Except over the intervening weeks, I've had zero team fit interviews, because - as far as I can tell - the recruiter handling me hasn't been able to persuade even a single manager to agree to an interview. This is not a situation that screams "we are experiencing a worker shortage, and we will even lower ourselves to hire inexperienced workers that we have to train". It would tend to suggest that the company is swimming in far more applicants than it wants for every role.


That's news to me.

In December, I applied to a number of blue chip companies for frontend positions and only got callbacks to three of them despite a lot of work experience writing JS for real applications including a YC company. Some YC companies also said to me they wanted someone more experienced in Vue/React instead of potentially allowing me time and space to ramp up my knowledge of it. So clearly there were other applicants who had both a lot of work experience AND the precise tech knowledge they needed, so they didn't have to take a risk on someone who didn't perfectly fit the position.

I eventually landed a dream position, but a huge reason why they looked at my application in the first place was because I knew of a long time employee. Obviously I had to pass the technical and behavior interviews, but they had a deluge of applicants and my application would've been lost to the ether had it not been for that connection.


Seems weird. If they're willing to wait many more months to hire their perfect candidate, couldn't they do it faster by hiring somebody good and allowing for some ramp up?

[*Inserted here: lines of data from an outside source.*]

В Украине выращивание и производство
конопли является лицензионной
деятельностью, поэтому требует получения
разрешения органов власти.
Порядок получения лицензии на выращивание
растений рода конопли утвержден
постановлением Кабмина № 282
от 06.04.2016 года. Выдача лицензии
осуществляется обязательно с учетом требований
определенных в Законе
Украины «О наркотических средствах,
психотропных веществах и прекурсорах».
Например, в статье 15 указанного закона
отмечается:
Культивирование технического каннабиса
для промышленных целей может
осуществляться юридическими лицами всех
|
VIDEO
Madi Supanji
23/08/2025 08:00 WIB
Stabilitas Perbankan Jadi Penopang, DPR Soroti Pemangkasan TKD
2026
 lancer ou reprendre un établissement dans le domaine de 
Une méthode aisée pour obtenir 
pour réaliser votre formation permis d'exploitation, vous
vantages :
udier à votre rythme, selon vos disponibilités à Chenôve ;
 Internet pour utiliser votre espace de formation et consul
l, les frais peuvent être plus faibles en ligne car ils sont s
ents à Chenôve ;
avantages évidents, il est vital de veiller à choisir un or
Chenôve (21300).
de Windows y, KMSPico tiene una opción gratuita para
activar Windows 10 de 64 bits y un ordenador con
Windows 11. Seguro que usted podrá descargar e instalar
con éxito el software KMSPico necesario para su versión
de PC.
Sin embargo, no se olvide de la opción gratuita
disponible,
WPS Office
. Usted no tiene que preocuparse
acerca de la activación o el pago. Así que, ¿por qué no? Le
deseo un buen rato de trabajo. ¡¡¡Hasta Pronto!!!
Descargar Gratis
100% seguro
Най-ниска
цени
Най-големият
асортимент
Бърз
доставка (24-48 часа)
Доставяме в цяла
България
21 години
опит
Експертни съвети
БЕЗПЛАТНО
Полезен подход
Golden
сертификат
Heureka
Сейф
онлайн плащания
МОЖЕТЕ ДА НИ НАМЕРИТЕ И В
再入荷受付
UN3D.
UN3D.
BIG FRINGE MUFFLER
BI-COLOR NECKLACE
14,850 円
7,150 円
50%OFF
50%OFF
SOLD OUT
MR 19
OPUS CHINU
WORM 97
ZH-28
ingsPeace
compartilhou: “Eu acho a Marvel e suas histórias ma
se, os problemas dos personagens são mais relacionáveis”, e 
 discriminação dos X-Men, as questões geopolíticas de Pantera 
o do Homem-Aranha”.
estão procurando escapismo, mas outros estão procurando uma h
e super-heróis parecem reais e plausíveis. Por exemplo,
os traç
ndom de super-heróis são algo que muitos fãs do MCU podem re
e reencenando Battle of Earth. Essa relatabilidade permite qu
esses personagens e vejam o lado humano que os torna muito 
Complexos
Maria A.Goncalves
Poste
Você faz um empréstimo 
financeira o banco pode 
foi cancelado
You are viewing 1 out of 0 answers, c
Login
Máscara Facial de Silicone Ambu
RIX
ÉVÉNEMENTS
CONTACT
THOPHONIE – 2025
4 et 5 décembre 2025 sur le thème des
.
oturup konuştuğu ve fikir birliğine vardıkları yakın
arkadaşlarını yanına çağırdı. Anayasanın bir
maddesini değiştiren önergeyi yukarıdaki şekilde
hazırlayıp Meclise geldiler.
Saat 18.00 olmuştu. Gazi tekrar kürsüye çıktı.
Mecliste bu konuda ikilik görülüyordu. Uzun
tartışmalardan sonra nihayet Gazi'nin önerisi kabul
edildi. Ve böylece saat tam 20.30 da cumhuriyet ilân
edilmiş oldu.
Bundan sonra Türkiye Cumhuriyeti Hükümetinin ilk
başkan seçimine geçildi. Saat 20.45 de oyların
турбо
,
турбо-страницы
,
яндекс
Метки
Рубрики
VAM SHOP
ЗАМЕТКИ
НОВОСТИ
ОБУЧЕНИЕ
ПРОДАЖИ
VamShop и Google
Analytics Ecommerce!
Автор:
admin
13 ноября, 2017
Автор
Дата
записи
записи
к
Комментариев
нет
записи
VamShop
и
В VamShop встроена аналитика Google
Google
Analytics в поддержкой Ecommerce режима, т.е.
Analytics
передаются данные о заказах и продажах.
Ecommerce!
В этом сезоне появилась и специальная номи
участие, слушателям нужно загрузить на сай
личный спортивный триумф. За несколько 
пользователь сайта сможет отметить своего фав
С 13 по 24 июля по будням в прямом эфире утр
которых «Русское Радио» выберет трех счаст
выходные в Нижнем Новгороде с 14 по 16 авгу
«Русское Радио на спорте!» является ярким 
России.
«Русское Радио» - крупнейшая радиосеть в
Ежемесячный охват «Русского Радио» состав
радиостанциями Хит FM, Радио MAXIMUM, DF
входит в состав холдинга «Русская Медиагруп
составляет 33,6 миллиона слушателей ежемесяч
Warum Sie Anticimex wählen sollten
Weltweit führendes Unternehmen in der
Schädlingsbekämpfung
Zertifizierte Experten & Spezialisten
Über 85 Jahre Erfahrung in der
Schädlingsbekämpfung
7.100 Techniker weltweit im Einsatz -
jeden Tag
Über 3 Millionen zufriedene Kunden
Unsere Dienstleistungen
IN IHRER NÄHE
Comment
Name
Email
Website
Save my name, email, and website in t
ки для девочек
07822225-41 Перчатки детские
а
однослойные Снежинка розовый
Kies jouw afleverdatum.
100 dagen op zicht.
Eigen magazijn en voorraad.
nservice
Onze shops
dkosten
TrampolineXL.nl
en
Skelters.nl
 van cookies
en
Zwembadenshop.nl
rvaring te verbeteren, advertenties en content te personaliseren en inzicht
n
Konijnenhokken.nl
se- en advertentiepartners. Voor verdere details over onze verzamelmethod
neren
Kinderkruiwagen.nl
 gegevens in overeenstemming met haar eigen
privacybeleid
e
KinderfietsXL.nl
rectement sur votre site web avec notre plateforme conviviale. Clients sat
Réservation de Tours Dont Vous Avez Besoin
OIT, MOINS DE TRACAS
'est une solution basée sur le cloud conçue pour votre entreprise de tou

The "talent shortage" is self caused by FAANG. Your company does not invest in education, yet expects people to be experienced. Accreditation for compsci and others is sorely out of touch with the tech industry, and university programs are not funded. We are literally strangling the life out of young adults with course materials that don't matter, expenses they have to work manual labor to pay, classes that don't teach, and making them have to sort through dumpsters to find an Arduino. It's that bad. What do tech companies do when asked to sponsor a program? No response. They don't care unless it's from a FAANG employee themselves, if that.

These companies are meant to be heavily taxed for how much they are taking from society, with those taxes put back into education. Yet here we are.


Maybe your company is the exception.

The fact that there is a talent shortage seems to point to a long-term issue regarding barriers to entry across the industry.


We're not really exporting work as much as hiring people to come over here. Or, it's not as clear cut as just exporting manufacturing.


They want the maximum amount of short term profit possible. Build things fast, sell them, next project.

Not a graduate but instead an industry veteran. If what you say is accurate then Im happy to have my bias of “maybe it’s time I go the mercenary route” confirmed.

Surely the market is there, right?


The talent abroad ends up working for US companies though, how will dominance dissipate. The market and financing is in the US.


I dont agree with your rather pesimistic view on the matter. I know many companies having fresh new graduates in their hire strategy because that just works in the long rong. Proven fact. Also most companies have smart people not shortsighted and they come up with proper long term strategies. There might be foolish companies as you describe but not the majority.